Desde Santa Cruz de los Cáñamos cogemos la ruta hacia Almedina. Hemos visto a Ángel, no mi ángel de cabellos negros, este tiene cabello de fuego. Espabila nuestros sueños con un café mientras degusta bebidas que dan color a su pelo. El bar es pequeño, con sabor a ingenuidad prohibida en la infancia. Con los ojos abiertos, por fin, la senda se traza entre grises del campo que jamás habíamos imaginado. La vegetación es gris bajo un cielo azul y tacaño que no ha dado agua en varios meses. A mí me parece de una belleza plástica que comentamos desde un prisma fotográfico o pictórico. Los dos sabemos que el campo está empobrecido. Lo lamentamos desde el punto de vista práctico; pero es tremenda la belleza de los grises. Es un color nuevo descubierto en el campo. Huelo los olivos de Florencia, te doy la mano y los hueles conmigo.
Nos reímos y unos perros vienen tras nosotros, cogemos ramas del camino, pequeñas piedras. Queremos coleccionar nuestras rutas con objetos.
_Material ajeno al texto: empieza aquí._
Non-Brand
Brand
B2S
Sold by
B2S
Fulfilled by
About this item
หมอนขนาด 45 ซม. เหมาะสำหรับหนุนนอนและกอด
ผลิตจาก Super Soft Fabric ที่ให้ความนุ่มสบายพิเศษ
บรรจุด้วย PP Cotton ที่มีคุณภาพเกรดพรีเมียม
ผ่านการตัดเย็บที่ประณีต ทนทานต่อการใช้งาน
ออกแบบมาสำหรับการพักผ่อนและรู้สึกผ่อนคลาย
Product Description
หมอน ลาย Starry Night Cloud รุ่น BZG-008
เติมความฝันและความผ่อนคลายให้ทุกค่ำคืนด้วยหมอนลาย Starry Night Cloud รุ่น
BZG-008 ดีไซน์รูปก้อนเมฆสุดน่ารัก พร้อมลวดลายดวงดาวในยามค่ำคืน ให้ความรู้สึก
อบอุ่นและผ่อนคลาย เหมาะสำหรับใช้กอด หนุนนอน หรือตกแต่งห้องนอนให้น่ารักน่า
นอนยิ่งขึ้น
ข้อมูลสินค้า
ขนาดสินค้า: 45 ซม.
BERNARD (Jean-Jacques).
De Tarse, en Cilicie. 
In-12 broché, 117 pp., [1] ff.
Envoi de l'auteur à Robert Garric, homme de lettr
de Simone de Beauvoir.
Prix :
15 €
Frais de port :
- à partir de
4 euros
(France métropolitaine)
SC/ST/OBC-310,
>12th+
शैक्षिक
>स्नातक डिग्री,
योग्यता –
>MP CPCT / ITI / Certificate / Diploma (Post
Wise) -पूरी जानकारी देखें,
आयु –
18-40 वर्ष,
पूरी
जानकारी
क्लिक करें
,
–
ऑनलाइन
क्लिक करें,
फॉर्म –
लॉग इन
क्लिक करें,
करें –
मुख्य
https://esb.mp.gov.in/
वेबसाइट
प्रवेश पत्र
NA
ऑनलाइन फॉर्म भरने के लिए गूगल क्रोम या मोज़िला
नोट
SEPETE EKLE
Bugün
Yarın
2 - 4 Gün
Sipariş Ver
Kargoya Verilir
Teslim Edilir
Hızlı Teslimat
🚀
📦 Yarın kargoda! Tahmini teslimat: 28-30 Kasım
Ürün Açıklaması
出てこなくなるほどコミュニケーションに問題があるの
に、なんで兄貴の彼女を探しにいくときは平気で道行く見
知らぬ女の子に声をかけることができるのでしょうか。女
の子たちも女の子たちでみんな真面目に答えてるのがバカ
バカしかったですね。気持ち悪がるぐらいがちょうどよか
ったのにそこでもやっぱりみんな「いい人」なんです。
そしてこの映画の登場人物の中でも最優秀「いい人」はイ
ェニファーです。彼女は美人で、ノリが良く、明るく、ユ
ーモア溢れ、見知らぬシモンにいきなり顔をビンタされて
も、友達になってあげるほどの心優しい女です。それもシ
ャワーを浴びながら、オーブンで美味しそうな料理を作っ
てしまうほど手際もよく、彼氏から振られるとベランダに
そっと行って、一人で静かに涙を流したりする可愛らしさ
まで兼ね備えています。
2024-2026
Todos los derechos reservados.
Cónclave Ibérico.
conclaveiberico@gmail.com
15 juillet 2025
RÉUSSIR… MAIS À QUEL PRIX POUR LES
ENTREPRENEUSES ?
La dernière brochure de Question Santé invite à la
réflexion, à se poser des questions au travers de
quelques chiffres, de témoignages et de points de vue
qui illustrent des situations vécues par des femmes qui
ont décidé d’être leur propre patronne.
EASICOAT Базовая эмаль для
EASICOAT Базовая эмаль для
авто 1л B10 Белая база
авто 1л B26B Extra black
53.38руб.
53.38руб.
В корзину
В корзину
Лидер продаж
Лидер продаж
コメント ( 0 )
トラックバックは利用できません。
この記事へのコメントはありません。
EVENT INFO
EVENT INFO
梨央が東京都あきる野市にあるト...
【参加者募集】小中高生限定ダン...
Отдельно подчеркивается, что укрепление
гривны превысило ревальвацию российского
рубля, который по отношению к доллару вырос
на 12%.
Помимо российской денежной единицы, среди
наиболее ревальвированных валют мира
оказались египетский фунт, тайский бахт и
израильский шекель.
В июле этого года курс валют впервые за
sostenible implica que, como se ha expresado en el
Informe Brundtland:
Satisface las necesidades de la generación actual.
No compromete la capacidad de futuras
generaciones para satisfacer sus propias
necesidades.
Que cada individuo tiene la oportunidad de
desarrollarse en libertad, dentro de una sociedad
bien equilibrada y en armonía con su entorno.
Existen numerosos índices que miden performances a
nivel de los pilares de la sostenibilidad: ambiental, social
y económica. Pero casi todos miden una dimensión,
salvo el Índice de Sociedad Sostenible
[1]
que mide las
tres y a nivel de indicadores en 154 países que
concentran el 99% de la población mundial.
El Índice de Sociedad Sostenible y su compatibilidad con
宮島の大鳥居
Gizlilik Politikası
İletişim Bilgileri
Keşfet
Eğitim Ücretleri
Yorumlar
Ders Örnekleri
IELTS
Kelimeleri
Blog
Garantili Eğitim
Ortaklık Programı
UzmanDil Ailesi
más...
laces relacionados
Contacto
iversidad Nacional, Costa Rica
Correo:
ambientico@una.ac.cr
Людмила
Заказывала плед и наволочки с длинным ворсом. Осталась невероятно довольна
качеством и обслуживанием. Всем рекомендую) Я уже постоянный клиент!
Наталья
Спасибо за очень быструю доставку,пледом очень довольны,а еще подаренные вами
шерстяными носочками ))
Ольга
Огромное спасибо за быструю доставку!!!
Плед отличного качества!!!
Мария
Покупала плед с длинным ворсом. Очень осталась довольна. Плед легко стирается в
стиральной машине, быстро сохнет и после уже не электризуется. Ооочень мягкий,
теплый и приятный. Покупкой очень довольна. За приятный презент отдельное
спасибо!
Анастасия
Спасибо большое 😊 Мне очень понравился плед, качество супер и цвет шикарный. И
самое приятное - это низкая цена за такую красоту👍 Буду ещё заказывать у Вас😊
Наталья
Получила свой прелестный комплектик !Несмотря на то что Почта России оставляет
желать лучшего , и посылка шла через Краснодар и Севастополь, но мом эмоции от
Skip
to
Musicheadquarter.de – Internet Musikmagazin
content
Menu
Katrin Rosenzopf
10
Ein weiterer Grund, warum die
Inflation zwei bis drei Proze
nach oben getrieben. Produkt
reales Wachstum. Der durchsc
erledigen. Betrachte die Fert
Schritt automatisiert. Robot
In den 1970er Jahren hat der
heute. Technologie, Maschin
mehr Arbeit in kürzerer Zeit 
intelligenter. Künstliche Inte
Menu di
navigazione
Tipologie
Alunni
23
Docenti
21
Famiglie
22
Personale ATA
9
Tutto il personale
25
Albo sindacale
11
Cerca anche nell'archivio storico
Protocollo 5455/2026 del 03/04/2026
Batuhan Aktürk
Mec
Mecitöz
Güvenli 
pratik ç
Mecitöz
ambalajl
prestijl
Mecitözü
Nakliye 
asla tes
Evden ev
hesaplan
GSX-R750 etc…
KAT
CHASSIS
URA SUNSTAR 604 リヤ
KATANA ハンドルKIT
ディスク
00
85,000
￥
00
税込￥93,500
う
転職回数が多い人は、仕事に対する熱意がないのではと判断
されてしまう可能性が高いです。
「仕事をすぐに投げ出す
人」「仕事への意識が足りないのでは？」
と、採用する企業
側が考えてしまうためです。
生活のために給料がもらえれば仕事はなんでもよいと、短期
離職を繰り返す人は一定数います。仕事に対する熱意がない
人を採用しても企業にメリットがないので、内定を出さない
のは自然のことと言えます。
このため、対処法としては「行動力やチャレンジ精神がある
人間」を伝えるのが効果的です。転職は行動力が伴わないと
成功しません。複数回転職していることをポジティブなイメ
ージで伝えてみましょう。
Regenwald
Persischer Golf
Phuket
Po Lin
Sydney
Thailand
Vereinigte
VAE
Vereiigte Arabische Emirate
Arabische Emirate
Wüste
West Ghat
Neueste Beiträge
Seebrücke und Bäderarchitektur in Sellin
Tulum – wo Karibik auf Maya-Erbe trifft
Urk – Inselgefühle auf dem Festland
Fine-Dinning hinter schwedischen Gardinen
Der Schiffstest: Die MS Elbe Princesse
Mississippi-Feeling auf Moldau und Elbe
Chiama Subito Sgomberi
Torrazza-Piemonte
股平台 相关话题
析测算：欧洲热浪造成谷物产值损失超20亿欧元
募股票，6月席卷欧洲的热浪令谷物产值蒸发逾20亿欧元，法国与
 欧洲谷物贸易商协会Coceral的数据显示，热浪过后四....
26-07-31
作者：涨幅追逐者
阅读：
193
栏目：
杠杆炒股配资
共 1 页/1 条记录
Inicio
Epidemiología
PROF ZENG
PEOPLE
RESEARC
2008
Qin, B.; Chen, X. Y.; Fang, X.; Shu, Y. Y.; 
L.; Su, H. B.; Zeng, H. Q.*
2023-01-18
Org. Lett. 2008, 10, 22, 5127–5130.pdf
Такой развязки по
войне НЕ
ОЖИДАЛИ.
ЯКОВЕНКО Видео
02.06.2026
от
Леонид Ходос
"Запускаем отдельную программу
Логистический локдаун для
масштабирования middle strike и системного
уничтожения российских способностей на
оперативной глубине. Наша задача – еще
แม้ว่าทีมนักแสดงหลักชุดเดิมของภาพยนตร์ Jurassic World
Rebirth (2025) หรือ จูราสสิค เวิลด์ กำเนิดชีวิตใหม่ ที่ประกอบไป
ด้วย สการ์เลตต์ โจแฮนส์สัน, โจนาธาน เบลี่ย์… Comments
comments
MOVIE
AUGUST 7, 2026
Y, mientras las ramas y las piedras llenan nuestros bolsillos, se acaba el camino, aparece una loma y no sabemos por dónde deberíamos bordearla. Levantamos la mirada y un hombre se muestra en medio de nuestro horizonte. ¿Existía antes? Supongo que no, nos lo hemos inventado al alzar la cabeza. Nos dice que vamos mal y que será mejor que tomemos la carretera hacia Almedina. Los perros desaparecen y seguimos el camino solos. Acompañándonos de relatos y de sueños siniestros que se repiten desde nuestra infancia. Los perros, el anciano, el camino de tierra, los grises, todo ha desaparecido, todo está más allá de la carretera. Ahora pasan coches de vez en cuando y en un segundo nuestras memorias se han vaciado de colores de plata añeja. Y Almedina nos espera con señales de tráfico en el suelo, un coche amarillo y un café con palabras nuevas.
Regresamos por caminos paralelos. Tú te vistes de junco, yo de sol. Ya no hay palabras, ya no sé qué ocupa tu pensamiento. El mío, puedo asegurarlo, intenta resolver el enigma del ángel, las señales de su camino, el secreto de su mirada portuguesa.